The Disjoint Sets data structure has 2 operations:
* `connect(x, y)`: Connects `x` and `y`
* `isConnected(x, y)`: Returns true if `x` and `y` are connected
    * Connections can be transitive, e.g. they don't need to be direct.

This is useful for many purposes such as:
* Percolation theory such as computational chemistry
* Implementation of other algorithms, such as Kruskal's algorithm

## Disjoint Sets on Integers

To keep things simple, we're going to:
* Force all items to be integers instead of arbitrary data
* Declare the number of items in advance
    * Initially, everything is disconnected
    * Then we try to connect some integers

In [None]:
ds = DisjointSets(7)
ds.connect(0, 1)
ds.connect(1, 2)
ds.connect(0, 4)
ds.connect(3, 5)

![](images/integers.png)

Then we check connectedness,

In [None]:
ds.isConnected(2, 4) // returns true
ds.isConnected(3, 0) // returns false

Now if we connect more numbers,

In [None]:
ds.connect(4, 2)
ds.connect(4, 6)
ds.connect(3, 6)

![](images/integers2.png)

In [None]:
ds.isConnected(3, 0) // returns true

## The Disjoint Sets Interface

In [None]:
public interface DisjointSets {
    /** Connects 2 items P and Q */
    void connect(int p, int q);
    
    /** Checks to see if 2 items are connected. */
    boolean isConnected(int p, int q);
}

Goal: Design an efficient `DisjointSets` implementation. Some things to take into account,
* Number of elements `N` can be huge
* Number of method calls `M` can be huge
* Calls to methods may be interspersed
    * e.g. We can't assume that it'll be only `connect` operations followed by only `isConnected` operations

## The Naive Approach

* Connecting 2 things: Record every single connecting line in some data structure
* Checking connectedness: Do some sort of iteration over the lines to see if one thing can be reached from the other. 

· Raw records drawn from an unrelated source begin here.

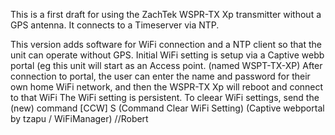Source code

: This is a first draft for using the ZachTek WSPR-TX Xp transmitter without a GPS antenna. 
It connects to a Timeserver via NTP.

This version adds software for WiFi connection and a NTP client so that the unit can operate without GPS.
Initial WiFi setting is setup via a Captive webb portal (eg this unit will start as an Access point. (named WSPT-TX-XP)
After connection to portal, the user can enter the name and password for their own home WiFi network, and then the WSPR-TX Xp will reboot and connect to that WiFi
The WiFi setting is persistent. 
To cleear WiFi settings, send the (new) command [CCW] S (Command Clear WiFi Setting)
(Captive webportal by  tzapu / WiFiManager)
//Robert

This approach is too much work!

## A Better Approach: Connected Components

Rather than manually writing out every single connecting line, only record the sets that each item belongs to.

In [None]:
{0}, {1}, {2}, {3}, {4}, {5}, {6}
connect(0, 1)
{0, 1}, {2}, {3}, {4}, {5}, {6}
connect(1, 2)
{0, 1, 2}, {3}, {4}, {5}, {6}
connect(0, 4)
{0, 1, 2, 4}, {3}, {5}, {6}

connect(3, 5)
{0, 1, 2, 4}, {3, 5}, {6}

isConnected(2, 4) // return true
isConnected(3, 0) // return false

connect(4, 2) // doesn't change anything, they're already connected
connect(4, 6)
{0, 1, 2, 4, 6}, {3, 5}

connect(3, 6) // connects everything!
{0, 1, 2, 3, 4, 5, 6}

isConnected(3, 0) // return true


**The idea**: if we only keep track of the sets that an element belong to, then the problem becomes much simpler (we don't have to draw any lines!).

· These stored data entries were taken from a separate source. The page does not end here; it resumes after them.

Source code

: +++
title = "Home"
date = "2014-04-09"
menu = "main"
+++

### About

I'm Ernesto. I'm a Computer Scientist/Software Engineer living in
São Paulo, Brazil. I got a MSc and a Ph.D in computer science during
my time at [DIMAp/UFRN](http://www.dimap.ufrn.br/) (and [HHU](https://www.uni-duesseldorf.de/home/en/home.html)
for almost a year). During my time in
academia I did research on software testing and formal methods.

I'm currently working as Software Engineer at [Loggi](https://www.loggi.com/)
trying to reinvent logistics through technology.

## A Better Approach: Connected Components 2

For each item, its **connected component** is the set of all items that are connected to that item.

For example, if we have the following:

In [None]:
{0, 1, 2, 4}, {3, 5}, {6}

...then 1's connected component is 0, 1, 2, 4.

The better approach: **model connectedness in terms of sets**
* We don't need to know how things are connected
* We only need to keep trach which connected component each item belongs to.